Return to index: [Subject] [Thread] [Date] [Author]

Re: Shotcrete at shear walls boundary elements

[Subject Prev][Subject Next][Thread Prev][Thread Next]
In a message dated 6/27/99 8:34:28 PM EST, lhoward(--nospam--at) writes:

 I guess my questions is;  Have any of the Engineers who subscribe to the
 list required these mockup tests on their shotcrete projects?  If you
 have, what were the results?  Are some of these shotcrete people
 actually able to get good density inside a wall boundary element with
 very large rebar and tight tie spacing?

I believe most of the larger design offices doing retrofit work in Los 
Angeles require mock ups, partly because the City of Los Angeles Department 
of Building and Safety requires this for bars larger than #5 and spaced 
closer than 12 bar diameters on center for the front curtain and 6 bar 
diameters for the back curtain of a two curtain wall.  There are also 
additional restrictions.  The mockup panel is used to demonstrate that it is 
possible to achieve the required density of concrete on a job by job basis.
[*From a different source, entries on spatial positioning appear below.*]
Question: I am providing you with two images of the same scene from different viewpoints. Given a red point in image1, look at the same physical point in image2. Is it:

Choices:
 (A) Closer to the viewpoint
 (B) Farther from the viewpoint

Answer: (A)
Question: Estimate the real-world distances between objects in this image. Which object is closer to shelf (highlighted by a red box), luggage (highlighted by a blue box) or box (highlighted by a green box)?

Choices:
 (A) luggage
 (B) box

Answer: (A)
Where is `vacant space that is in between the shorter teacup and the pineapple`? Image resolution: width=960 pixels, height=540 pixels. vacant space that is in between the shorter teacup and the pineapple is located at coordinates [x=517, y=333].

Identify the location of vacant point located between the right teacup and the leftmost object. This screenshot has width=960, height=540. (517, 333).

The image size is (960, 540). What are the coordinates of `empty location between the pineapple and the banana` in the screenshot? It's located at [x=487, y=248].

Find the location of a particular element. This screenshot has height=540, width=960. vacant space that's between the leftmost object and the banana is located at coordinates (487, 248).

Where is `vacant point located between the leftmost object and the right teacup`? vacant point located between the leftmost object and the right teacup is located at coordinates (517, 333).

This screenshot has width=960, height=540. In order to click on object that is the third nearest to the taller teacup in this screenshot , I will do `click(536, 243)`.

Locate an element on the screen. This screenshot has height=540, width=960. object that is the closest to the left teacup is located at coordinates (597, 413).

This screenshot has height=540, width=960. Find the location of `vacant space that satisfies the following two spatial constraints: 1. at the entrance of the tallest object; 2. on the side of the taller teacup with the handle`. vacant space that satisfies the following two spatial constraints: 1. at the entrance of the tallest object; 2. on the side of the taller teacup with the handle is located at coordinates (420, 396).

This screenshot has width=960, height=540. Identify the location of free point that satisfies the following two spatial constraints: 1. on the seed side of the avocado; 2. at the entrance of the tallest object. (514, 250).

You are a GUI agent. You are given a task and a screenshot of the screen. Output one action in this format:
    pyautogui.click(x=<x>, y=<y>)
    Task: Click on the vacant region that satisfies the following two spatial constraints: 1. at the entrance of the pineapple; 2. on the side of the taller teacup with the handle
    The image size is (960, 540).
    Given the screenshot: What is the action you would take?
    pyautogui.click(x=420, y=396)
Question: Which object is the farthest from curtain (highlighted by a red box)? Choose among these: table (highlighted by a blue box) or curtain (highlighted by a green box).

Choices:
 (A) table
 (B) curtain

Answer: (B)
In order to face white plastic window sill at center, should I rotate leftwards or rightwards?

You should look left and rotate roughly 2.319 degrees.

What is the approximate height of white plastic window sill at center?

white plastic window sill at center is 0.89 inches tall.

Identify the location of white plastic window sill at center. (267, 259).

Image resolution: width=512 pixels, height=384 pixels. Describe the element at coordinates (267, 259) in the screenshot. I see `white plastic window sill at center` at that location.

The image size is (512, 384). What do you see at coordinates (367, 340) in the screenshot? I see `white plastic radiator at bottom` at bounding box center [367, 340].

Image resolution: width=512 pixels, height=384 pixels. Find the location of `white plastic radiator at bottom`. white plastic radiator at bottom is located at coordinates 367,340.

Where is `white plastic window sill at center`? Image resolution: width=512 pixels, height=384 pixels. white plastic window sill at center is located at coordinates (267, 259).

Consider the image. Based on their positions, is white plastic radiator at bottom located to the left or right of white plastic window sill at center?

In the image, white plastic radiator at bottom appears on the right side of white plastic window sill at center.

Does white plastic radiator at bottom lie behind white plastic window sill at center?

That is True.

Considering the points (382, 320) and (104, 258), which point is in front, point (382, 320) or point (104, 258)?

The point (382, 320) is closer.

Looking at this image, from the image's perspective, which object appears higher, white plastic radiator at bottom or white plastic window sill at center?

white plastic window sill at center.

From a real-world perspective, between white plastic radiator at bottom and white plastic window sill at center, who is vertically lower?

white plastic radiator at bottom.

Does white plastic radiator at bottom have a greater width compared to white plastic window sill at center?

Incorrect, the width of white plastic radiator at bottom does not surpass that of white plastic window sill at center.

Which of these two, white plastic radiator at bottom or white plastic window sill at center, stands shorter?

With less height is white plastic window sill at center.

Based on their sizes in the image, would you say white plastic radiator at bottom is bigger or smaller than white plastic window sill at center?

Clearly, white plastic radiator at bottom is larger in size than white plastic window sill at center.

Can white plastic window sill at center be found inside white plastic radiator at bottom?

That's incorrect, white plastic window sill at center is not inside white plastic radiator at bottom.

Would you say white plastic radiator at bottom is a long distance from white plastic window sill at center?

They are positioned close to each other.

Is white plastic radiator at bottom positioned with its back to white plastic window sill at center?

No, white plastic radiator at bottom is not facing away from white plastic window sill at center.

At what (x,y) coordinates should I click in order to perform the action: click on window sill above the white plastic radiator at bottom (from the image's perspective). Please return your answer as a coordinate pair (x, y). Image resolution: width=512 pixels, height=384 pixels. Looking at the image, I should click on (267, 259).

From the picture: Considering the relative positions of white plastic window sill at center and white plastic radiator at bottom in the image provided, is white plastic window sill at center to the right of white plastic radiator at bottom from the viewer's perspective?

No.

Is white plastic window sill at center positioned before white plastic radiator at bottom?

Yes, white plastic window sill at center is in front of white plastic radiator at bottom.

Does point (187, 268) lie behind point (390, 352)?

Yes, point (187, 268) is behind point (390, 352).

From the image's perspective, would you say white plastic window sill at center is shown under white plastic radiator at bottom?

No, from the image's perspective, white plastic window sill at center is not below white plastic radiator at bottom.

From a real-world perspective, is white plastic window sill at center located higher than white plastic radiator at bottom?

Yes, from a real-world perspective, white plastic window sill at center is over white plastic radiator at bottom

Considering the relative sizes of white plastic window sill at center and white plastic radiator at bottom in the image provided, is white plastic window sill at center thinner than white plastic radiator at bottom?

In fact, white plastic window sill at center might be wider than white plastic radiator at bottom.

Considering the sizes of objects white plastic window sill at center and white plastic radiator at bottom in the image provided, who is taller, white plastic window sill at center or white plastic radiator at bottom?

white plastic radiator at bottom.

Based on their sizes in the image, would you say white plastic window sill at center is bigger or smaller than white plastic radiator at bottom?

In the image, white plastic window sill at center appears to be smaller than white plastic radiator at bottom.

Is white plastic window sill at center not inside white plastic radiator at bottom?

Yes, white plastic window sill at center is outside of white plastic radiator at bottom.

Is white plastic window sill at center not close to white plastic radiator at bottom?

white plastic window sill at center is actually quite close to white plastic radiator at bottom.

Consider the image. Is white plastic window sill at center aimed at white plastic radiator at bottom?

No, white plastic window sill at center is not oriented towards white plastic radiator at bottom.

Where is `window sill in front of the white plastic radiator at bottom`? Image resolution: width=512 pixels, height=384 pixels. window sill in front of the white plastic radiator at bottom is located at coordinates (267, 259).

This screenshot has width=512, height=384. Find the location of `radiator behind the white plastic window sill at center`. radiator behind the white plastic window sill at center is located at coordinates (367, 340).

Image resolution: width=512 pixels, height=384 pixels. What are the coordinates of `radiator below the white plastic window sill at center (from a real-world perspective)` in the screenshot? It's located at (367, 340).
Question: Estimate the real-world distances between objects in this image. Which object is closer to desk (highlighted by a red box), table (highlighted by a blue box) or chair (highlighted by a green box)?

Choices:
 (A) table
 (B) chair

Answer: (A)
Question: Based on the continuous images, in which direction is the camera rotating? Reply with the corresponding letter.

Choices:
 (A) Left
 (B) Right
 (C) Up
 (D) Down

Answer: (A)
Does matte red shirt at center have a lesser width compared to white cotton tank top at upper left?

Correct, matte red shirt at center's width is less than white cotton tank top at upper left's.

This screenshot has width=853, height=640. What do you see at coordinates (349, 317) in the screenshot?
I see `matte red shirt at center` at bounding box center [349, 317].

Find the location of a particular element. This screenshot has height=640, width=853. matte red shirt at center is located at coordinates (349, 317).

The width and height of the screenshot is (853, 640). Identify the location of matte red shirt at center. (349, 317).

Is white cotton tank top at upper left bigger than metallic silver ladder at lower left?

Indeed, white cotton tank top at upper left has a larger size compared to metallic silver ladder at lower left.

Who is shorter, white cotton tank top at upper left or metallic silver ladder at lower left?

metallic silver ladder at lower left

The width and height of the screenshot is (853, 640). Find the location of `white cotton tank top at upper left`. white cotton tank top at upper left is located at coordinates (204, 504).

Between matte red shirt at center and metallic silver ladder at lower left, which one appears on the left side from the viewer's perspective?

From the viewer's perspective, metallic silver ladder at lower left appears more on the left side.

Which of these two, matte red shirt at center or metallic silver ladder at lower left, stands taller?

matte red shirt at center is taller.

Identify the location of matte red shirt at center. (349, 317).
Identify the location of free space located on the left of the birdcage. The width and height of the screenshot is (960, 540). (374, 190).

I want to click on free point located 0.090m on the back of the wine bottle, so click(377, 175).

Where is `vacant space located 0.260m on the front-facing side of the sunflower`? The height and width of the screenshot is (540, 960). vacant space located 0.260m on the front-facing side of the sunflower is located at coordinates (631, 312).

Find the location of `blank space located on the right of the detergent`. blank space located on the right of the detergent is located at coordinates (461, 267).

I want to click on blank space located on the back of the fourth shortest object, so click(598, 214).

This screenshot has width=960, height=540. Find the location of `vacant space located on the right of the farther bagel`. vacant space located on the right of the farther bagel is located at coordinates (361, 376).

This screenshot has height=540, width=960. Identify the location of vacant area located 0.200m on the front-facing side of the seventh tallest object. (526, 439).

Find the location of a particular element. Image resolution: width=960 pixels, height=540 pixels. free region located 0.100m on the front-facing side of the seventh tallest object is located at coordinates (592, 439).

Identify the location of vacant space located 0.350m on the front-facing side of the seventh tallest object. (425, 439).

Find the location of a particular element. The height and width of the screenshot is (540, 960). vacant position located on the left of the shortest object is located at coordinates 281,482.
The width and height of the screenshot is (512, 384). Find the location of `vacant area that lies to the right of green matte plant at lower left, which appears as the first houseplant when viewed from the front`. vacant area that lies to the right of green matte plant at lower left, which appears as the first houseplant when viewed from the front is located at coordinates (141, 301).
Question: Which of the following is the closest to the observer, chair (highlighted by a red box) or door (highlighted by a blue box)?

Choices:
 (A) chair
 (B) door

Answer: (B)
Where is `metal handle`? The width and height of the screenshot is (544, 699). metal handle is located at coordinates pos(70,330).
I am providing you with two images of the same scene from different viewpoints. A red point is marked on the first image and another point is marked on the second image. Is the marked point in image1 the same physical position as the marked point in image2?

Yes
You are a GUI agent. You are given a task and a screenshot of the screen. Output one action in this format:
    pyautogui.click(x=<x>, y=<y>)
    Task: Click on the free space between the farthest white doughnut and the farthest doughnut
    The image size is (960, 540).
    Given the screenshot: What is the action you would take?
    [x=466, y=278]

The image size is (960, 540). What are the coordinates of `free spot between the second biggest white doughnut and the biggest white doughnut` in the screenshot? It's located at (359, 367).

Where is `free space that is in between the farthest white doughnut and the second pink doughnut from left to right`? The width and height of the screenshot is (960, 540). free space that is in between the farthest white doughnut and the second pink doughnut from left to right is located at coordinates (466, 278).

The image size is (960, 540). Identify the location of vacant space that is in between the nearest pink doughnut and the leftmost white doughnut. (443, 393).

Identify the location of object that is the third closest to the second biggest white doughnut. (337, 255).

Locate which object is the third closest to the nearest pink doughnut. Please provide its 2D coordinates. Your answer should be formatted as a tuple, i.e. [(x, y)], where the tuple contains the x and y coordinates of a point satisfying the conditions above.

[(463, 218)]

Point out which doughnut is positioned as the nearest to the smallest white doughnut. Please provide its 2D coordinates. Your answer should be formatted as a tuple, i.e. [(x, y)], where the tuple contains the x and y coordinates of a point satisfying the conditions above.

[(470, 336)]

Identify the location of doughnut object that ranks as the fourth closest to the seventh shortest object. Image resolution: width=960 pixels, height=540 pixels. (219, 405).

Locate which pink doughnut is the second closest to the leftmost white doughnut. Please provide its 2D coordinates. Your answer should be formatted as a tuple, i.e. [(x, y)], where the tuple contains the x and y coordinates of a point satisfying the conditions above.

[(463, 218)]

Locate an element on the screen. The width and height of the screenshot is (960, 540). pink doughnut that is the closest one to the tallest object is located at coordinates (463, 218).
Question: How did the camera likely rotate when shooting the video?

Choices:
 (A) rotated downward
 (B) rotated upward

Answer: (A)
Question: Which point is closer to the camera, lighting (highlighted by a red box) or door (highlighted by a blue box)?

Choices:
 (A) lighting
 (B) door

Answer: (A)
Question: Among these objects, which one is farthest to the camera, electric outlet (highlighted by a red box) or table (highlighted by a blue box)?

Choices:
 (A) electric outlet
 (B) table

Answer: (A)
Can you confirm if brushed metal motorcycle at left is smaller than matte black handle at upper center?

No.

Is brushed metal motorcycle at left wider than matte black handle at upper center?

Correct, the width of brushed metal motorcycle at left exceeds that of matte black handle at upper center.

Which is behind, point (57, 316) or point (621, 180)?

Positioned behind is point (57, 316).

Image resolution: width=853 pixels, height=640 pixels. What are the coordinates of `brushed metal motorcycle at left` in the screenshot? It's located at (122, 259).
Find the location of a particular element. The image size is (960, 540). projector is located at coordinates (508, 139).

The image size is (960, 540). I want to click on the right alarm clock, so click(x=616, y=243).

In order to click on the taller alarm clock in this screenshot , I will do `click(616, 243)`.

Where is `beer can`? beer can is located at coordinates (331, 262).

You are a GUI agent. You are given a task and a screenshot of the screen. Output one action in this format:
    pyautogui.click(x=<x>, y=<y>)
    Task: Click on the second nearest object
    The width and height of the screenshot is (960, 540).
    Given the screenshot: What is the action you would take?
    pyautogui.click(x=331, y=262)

We have had good luck with the mockups.  How the backboard of the mockup is 
constructed can impact the results of the test panel.  Plywood is typically 
used for the forms and will have more bounce and give than when the shotcrete 
is actually shot against concrete.  This is something which should be 
considered when making the mockup panels.  It would be best to place the 
mockup panel against the existing building if possible in seismic retrofit to 
help eliminate the bounce and flexure of the form board.

Mockup panels are a necessity in order to assure that the company doing the 
work can meet the specification.  The better shotcrete firms are more than 
willing to do this since it eliminates those which are not qualified. 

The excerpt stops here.